Abstract: TH-PO005
ChatGPT vs. a First-Year Nephrology Fellow in Electrolyte and Acid-Base Disorders
Session Information
- AI, Digital Health, Data Science - I
November 02, 2023 | Location: Exhibit Hall, Pennsylvania Convention Center
Abstract Time: 10:00 AM - 12:00 PM
Category: Augmented Intelligence, Digital Health, and Data Science
- 300 Augmented Intelligence, Digital Health, and Data Science
Authors
- Mekraksakit, Poemlarp, Mayo Clinic Minnesota, Rochester, Minnesota, United States
- Krisanapan, Pajaree, Mayo Clinic Minnesota, Rochester, Minnesota, United States
- Craici, Iasmina, Mayo Clinic Minnesota, Rochester, Minnesota, United States
- Kalantari, Kambiz, Mayo Clinic Minnesota, Rochester, Minnesota, United States
- Thongprayoon, Charat, Mayo Clinic Minnesota, Rochester, Minnesota, United States
- Cheungpasitporn, Wisit, Mayo Clinic Minnesota, Rochester, Minnesota, United States
Background
ChatGPT is a leading natural language processing model known for its impressive ability to generate human-like responses in various tasks.

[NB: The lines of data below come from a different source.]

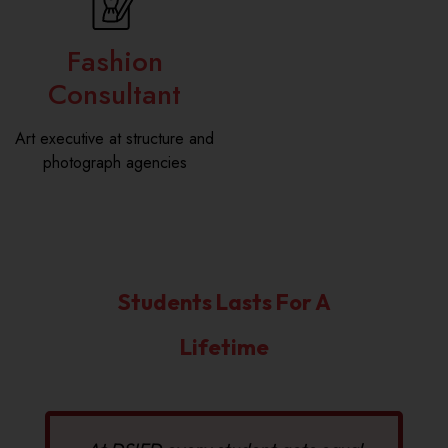
Fashion
Consultant
Art executive at structure and
photograph agencies
Students Lasts For A
Lifetime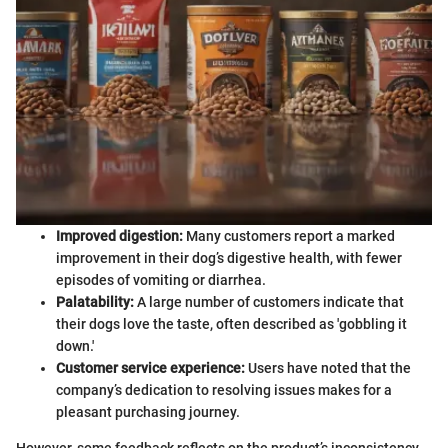
Improved digestion:
Many customers report a marked
improvement in their dog’s digestive health, with fewer
episodes of vomiting or diarrhea.
Palatability:
A large number of customers indicate that
their dogs love the taste, often described as 'gobbling it
down.'
Customer service experience:
Users have noted that the
company’s dedication to resolving issues makes for a
pleasant purchasing journey.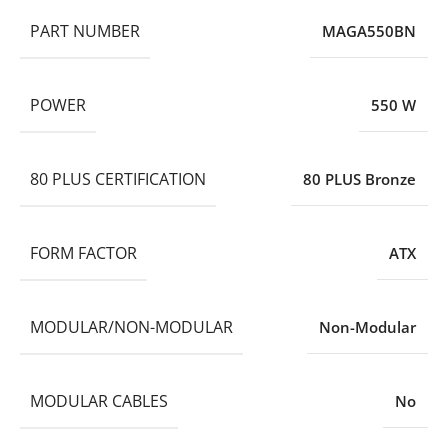
PART NUMBER
MAGA550BN
POWER
550 W
80 PLUS CERTIFICATION
80 PLUS Bronze
FORM FACTOR
ATX
MODULAR/NON-MODULAR
Non-Modular
MODULAR CABLES
No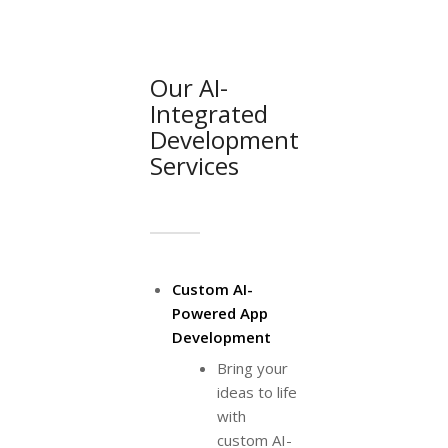
Our AI-
Integrated
Development
Services
Custom AI-
Powered App
Development
Bring your
ideas to life
with
custom AI-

This study aims to assess ChatGPT's proficiency in addressing electrolyte and acid-base disorders in Nephrology.
Methods
In our study, we used nephSAP and KSAP, provided by the American Society of Nephrology (ASN), to assess ChatGPT's accuracy in answering basic questions about electrolyte and acid-base disorders. Questions with images were excluded as ChatGPT cannot process images. We evaluated a total of 152 questions, with 122 from KSAP and 30 from nephSAP. ChatGPT was tested twice, with the initial and subsequent runs conducted 1 to 2 weeks apart. To compare scores, we considered the performance of a first-year Nephrology fellow who extensively studied this topic. The complete set of questions can be found at https://education.asn-online.org/.
Results
In the 122 KSAP question banks, ChatGPT achieved accuracies of 32.8% and 37.7% on the first and second runs, respectively. In comparison, a first-year Nephrology fellow achieved an accuracy of 76.2%. On the nephSAP question banks, consisting of 30 questions, ChatGPT demonstrated an accuracy of 50% on the initial run and 53.3% on subsequent runs. The first-year Nephrology fellow correctly answered 83% of the questions. Notably, ChatGPT changed its answers on the second run for 56 out of 152 questions (36.8%). Out of these 56 questions, ChatGPT corrected its answers from incorrect to correct in 18 cases, but also changed its answers from correct to incorrect in 10 instances.
Conclusion
ChatGPT's proficiency in addressing electrolyte and acid-base disorders in nephrology is limited. It did not achieve the minimum passing threshold of 75% set by the ASN for nephrologists. Its accuracies were lower compared to a dedicated first-year Nephrology fellow. ChatGPT's responses were inconsistent across different runs. Therefore, ChatGPT is not a suitable replacement for human clinicians in this clinical setting.